Updated by Patrick Donnelly over 1 year ago
/ceph/teuthology-archive/pdonnell-2022-09-26_19:11:10-fs-wip-pdonnell-testing-20220923.171109-distro-default-smithi/7044485/teuthology.log
/ceph/teuthology-archive/pdonnell-2022-09-26_19:11:10-fs-wip-pdonnell-testing-20220923.171109-distro-default-smithi/7044491/teuthology.log
Updated by Xiubo Li over 1 year ago
Another failure is :
2022-09-26T20:03:01.601 INFO:tasks.workunit.client.0.smithi066.stdout:Wrote -1 instead of 4096 bytes. 2022-09-26T20:03:01.601 INFO:tasks.workunit.client.0.smithi066.stdout:Probably out of disk space 2022-09-26T20:03:01.602 INFO:tasks.workunit.client.0.smithi066.stderr:write: Resource temporarily unavailable 2022-09-26T20:03:01.639 DEBUG:teuthology.orchestra.run:got remote process result: 1 2022-09-26T20:03:01.640 INFO:tasks.workunit:Stopping ['suites/ffsb.sh'] on client.0...
This is kclient, and I didn't see any error in kernel logs. And also checked the mds, osd logs, find nothing!
This should be a known issue: https://tracker.ceph.com/issues/51410
Patrick,
Could you reproduce this ?
Thanks!
Updated by Xiubo Li over 1 year ago
- Related to Bug #51410: kclient: fails to finish reconnect during MDS thrashing (testing branch) added
Updated by Xiubo Li over 1 year ago
- Status changed from In Progress to Need More Info
Today I spent more than half day to read the mds, osd side logs, but still couldn't find any suspect logs. Usually if we could some logs from kernel, it will be easy to know what exactly happen as the one in a previous tracker https://tracker.ceph.com/issues/54461.

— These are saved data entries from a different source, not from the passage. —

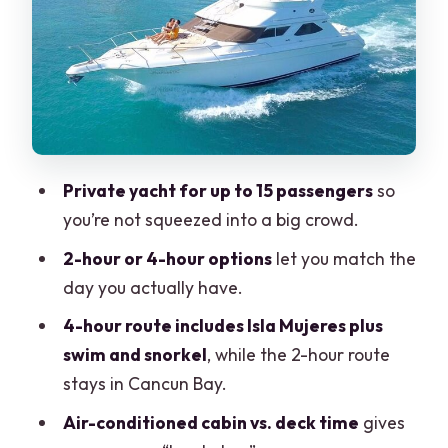
The Meeting Point: Starting Easy From
Real Inn and A’Ha Scuba Diving
What the Yacht Day Feels Like Onboard
Included on Board: Drinks, Ice, and the
Stuff That Makes It Convenient
The 4-Hour Route: Isla Mujeres Time,
Private yacht for up to 15 passengers
so
With Swim and Snorkel
you’re not squeezed into a big crowd.
Why Isla Mujeres is worth targeting
2-hour or 4-hour options
let you match the
A practical note about snorkel time
day you actually have.
The 2-Hour Route: Cancun Bay Cruise
4-hour route includes Isla Mujeres plus
Without Isla Mujeres
swim and snorkel
, while the 2-hour route
stays in Cancun Bay.
Who the 2-hour option suits best
Air-conditioned cabin vs. deck time
gives
Cruising With the Right Crew Energy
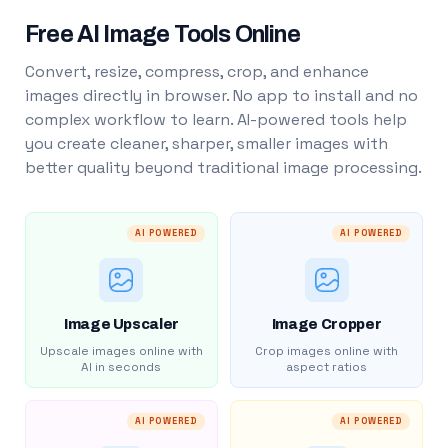
Free AI Image Tools Online
Convert, resize, compress, crop, and enhance
images directly in browser. No app to install and no
complex workflow to learn. AI-powered tools help
you create cleaner, sharper, smaller images with
better quality beyond traditional image processing.
AI POWERED
AI POWERED
Image Upscaler
Image Cropper
Upscale images online with
Crop images online with
AI in seconds
aspect ratios
AI POWERED
AI POWERED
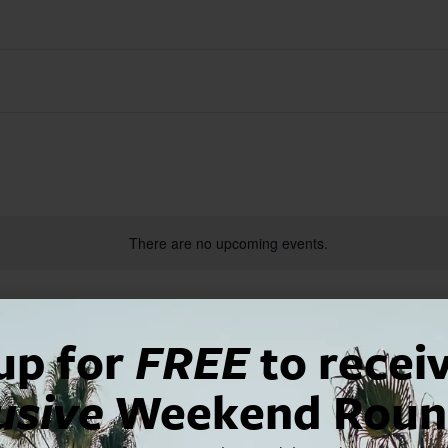
There are no upcoming events.
up for
FREE
to recei
usive
Weekend Roun
2025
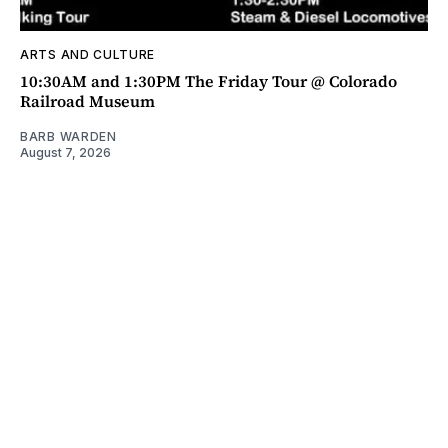
ARTS AND CULTURE
10:30AM and 1:30PM The Friday Tour @ Colorado
Railroad Museum
BARB WARDEN
August 7, 2026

I tried but couldn't reproduce it locally! Let's wait new ones to see whether could we get any useful info then.
Updated by Venky Shankar about 1 year ago
Updated by Patrick Donnelly 24 days ago
/teuthology/pdonnell-2024-03-24_04:56:01-fs-wip-batrick-testing-20240323.003144-squid-distro-default-smithi/7619048/teuthology.log
Updated by Venky Shankar 13 days ago
This shows up on almost every run. Latest: https://pulpito.ceph.com/yuriw-2024-04-01_20:57:46-fs-wip-yuri3-testing-2024-04-01-0837-squid-distro-default-smithi/7634520/
Nothing in the kernel ring buffer too.